* [Instructions for the task]: Go through the records and copy each line where the string "Clearwater" occurs.

* [Extracted page text data]:

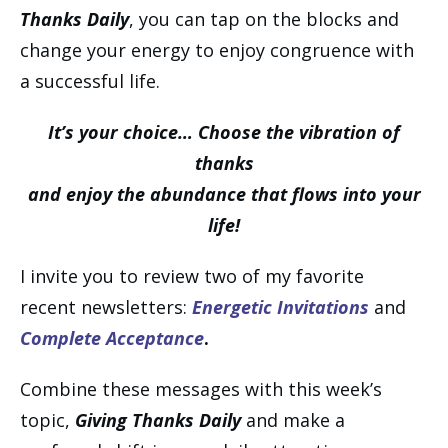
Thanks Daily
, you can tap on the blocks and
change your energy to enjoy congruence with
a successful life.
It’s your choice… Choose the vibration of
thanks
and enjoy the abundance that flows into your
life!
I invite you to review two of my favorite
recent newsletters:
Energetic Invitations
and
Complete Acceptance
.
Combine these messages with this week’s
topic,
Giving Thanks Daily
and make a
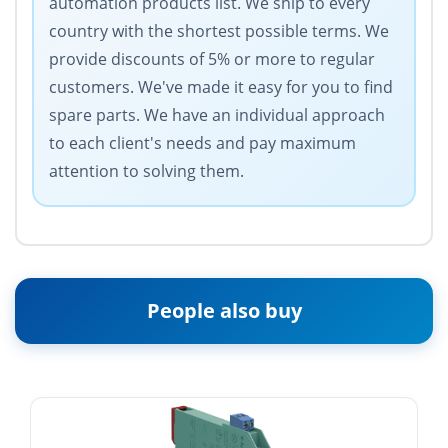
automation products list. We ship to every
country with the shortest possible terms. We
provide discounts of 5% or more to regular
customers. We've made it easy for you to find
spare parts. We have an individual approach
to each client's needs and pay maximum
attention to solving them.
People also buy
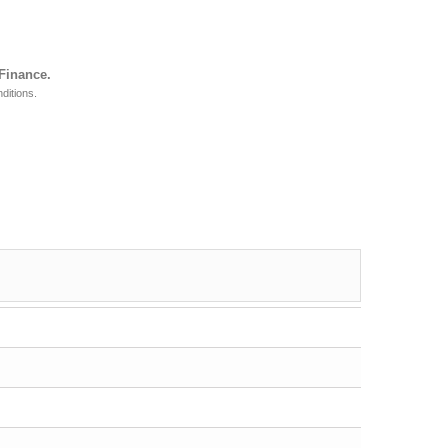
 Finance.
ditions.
--
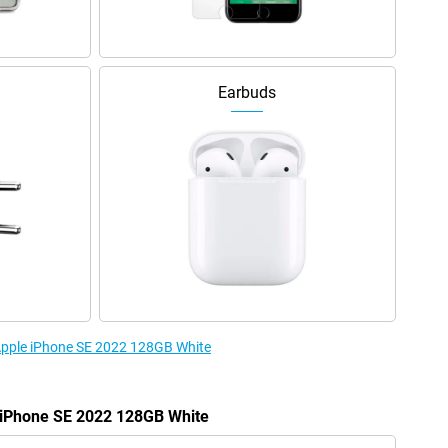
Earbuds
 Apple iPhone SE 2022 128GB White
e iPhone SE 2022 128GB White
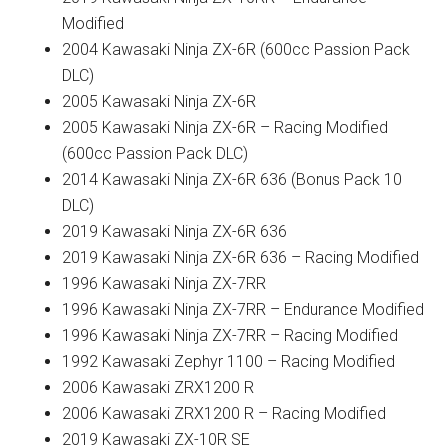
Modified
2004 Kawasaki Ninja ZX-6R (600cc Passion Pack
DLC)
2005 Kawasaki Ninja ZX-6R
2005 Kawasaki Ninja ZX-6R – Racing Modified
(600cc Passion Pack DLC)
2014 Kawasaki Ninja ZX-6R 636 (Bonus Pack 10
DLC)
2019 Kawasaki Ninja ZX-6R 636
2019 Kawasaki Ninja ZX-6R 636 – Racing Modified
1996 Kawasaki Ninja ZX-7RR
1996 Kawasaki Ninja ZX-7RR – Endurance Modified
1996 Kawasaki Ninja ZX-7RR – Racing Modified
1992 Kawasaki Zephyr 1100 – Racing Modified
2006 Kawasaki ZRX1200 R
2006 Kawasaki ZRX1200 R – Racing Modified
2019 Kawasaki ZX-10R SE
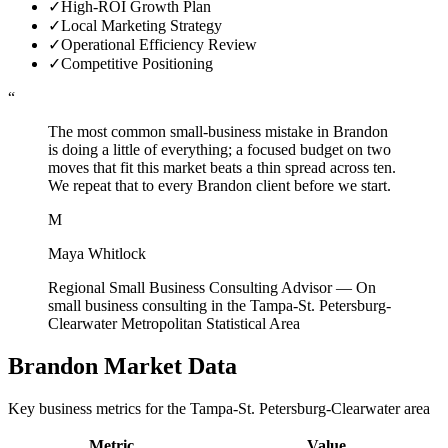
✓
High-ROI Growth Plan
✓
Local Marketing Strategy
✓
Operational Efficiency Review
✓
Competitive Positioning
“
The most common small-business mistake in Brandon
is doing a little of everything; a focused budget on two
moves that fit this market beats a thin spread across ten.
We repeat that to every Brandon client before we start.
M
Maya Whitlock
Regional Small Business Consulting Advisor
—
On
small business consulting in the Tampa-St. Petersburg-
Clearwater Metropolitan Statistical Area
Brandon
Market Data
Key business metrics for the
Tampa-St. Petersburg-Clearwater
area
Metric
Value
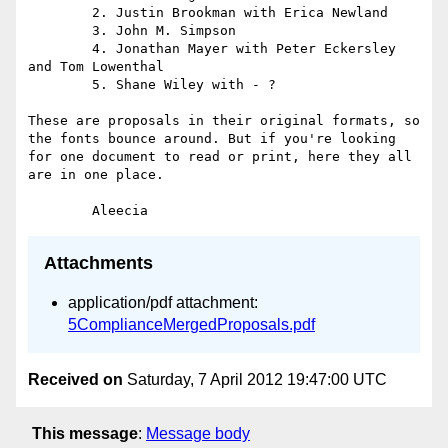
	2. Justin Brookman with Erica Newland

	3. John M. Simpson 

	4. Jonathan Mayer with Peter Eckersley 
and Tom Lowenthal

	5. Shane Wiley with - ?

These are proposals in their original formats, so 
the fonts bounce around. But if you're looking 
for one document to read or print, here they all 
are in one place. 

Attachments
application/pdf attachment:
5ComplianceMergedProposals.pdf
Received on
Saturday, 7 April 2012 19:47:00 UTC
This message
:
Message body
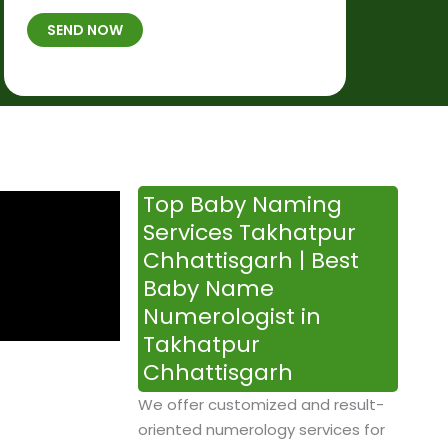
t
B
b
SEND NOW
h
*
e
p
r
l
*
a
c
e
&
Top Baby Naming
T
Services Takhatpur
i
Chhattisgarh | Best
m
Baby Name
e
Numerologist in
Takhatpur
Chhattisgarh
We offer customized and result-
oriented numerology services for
...
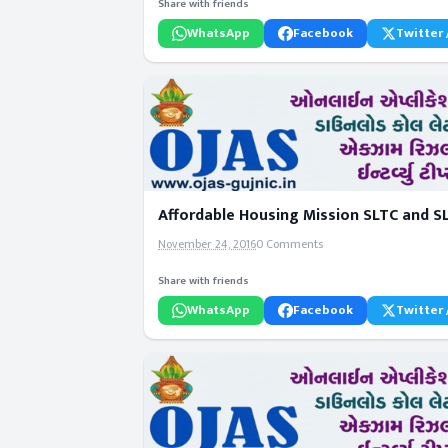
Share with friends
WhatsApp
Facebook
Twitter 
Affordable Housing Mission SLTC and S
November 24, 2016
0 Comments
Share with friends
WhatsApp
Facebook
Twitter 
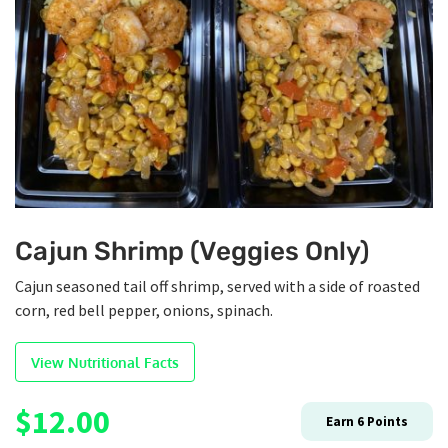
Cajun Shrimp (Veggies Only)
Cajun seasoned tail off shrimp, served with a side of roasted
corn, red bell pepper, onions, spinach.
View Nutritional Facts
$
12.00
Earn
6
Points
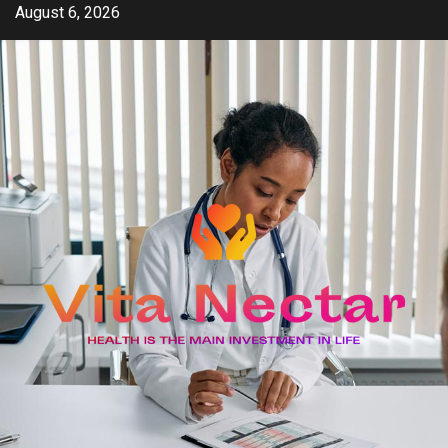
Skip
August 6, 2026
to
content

* [Expected answer]:
Clearwater Metropolitan Statistical Area
Tampa-St. Petersburg-Clearwater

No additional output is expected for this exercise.